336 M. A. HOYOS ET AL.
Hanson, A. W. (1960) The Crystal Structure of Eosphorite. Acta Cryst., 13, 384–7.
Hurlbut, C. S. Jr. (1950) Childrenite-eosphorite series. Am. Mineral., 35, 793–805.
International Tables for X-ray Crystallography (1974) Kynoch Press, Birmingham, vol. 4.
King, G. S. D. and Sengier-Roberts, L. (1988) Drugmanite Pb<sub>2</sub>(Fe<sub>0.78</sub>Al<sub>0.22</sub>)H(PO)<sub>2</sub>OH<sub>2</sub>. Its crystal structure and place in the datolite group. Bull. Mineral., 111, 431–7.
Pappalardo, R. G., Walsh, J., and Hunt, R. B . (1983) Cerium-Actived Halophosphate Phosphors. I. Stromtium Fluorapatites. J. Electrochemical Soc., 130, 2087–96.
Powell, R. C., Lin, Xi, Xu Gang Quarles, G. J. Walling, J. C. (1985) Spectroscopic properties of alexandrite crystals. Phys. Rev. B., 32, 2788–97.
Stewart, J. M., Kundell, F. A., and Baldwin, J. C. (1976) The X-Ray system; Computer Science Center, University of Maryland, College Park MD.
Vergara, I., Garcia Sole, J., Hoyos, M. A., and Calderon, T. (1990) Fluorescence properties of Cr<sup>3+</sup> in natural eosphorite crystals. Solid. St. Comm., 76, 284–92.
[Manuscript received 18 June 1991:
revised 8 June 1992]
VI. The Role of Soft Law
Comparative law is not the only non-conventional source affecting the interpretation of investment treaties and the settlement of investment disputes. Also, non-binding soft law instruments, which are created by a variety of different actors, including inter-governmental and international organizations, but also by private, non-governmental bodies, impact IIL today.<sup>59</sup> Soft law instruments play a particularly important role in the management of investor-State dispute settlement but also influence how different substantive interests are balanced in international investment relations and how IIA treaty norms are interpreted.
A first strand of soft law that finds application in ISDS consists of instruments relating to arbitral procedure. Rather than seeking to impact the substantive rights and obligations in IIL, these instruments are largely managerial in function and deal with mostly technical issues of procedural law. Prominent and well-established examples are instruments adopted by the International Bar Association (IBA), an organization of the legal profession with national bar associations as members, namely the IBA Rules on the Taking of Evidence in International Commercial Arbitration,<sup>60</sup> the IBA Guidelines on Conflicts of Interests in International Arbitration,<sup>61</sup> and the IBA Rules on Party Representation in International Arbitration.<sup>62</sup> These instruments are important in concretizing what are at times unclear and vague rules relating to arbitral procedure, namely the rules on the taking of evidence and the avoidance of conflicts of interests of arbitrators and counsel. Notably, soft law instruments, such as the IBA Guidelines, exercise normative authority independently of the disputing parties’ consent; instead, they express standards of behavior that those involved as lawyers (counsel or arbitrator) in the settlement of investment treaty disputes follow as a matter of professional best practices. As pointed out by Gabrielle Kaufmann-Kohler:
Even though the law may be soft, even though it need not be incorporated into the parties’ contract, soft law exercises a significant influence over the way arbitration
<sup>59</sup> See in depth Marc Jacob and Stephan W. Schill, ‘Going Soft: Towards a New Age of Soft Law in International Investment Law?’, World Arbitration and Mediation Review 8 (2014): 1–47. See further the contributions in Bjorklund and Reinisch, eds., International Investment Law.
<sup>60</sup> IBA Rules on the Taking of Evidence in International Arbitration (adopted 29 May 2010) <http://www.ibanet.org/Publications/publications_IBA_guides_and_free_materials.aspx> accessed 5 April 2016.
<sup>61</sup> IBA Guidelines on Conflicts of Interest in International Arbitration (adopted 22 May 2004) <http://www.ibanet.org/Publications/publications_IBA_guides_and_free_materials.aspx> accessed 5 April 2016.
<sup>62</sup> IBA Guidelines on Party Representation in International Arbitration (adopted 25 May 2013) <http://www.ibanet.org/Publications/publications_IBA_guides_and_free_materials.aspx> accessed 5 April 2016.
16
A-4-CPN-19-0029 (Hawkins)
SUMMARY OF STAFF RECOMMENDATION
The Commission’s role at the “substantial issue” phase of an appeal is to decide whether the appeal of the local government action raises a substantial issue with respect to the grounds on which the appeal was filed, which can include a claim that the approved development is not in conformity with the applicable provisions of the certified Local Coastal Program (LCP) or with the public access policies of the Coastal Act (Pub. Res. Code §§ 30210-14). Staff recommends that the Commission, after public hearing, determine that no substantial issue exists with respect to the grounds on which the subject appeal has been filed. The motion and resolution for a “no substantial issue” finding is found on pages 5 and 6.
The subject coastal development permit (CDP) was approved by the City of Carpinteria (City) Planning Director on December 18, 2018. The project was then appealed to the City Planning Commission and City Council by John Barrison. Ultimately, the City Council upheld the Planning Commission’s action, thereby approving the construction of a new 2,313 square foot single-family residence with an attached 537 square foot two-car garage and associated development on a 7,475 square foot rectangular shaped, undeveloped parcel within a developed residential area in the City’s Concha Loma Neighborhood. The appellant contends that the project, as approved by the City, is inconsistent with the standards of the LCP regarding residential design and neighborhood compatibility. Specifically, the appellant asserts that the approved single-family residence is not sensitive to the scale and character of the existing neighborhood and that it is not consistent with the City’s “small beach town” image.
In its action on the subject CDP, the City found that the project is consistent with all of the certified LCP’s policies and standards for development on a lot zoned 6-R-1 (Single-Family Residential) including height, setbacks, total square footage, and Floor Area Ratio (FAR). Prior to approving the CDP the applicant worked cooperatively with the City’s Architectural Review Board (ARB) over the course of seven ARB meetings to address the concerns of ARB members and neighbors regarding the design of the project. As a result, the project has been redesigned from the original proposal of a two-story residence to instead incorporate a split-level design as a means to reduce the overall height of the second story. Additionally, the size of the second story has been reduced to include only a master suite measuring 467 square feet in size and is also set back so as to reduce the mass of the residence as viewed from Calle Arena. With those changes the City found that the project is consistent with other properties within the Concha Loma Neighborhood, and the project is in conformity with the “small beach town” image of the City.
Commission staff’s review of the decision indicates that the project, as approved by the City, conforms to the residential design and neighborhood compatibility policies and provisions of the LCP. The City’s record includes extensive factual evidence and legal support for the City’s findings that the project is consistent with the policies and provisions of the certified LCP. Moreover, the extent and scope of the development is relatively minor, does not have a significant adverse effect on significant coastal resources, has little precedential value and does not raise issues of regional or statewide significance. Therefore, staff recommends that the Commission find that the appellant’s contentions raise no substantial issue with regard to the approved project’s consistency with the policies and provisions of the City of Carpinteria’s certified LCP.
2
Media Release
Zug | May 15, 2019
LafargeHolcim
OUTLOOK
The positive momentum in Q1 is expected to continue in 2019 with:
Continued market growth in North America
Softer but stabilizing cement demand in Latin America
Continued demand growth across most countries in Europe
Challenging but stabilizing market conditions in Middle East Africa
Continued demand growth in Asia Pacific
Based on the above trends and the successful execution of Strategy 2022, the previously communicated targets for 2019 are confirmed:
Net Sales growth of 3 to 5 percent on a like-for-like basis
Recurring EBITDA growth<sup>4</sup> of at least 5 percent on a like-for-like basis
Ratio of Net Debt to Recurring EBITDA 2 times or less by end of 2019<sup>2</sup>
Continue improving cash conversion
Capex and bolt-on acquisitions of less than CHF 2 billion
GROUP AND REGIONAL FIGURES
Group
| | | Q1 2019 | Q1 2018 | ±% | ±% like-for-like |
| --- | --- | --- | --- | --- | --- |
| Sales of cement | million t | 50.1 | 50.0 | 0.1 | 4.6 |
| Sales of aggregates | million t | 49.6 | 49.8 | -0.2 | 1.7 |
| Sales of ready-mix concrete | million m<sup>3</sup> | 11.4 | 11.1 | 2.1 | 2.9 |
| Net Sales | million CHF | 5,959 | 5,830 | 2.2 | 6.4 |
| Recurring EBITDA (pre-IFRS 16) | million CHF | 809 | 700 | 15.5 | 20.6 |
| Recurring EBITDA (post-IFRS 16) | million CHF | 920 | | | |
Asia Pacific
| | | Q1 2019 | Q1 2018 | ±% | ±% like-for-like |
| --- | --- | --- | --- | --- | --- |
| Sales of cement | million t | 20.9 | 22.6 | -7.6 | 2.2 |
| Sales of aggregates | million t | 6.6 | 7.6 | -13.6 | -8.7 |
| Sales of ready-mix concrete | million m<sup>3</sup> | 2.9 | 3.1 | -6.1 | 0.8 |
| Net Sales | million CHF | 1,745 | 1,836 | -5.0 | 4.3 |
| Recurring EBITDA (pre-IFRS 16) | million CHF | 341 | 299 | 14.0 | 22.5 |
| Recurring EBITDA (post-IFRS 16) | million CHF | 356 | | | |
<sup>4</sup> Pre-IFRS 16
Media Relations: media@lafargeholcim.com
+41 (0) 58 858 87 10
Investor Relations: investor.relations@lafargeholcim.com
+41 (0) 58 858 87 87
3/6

_ _ _ _ _ _ _

Your task -> Scan the records above for the word "Asia". Show each line in which it appears.

Exercise output ->
Continued demand growth in Asia Pacific
Asia Pacific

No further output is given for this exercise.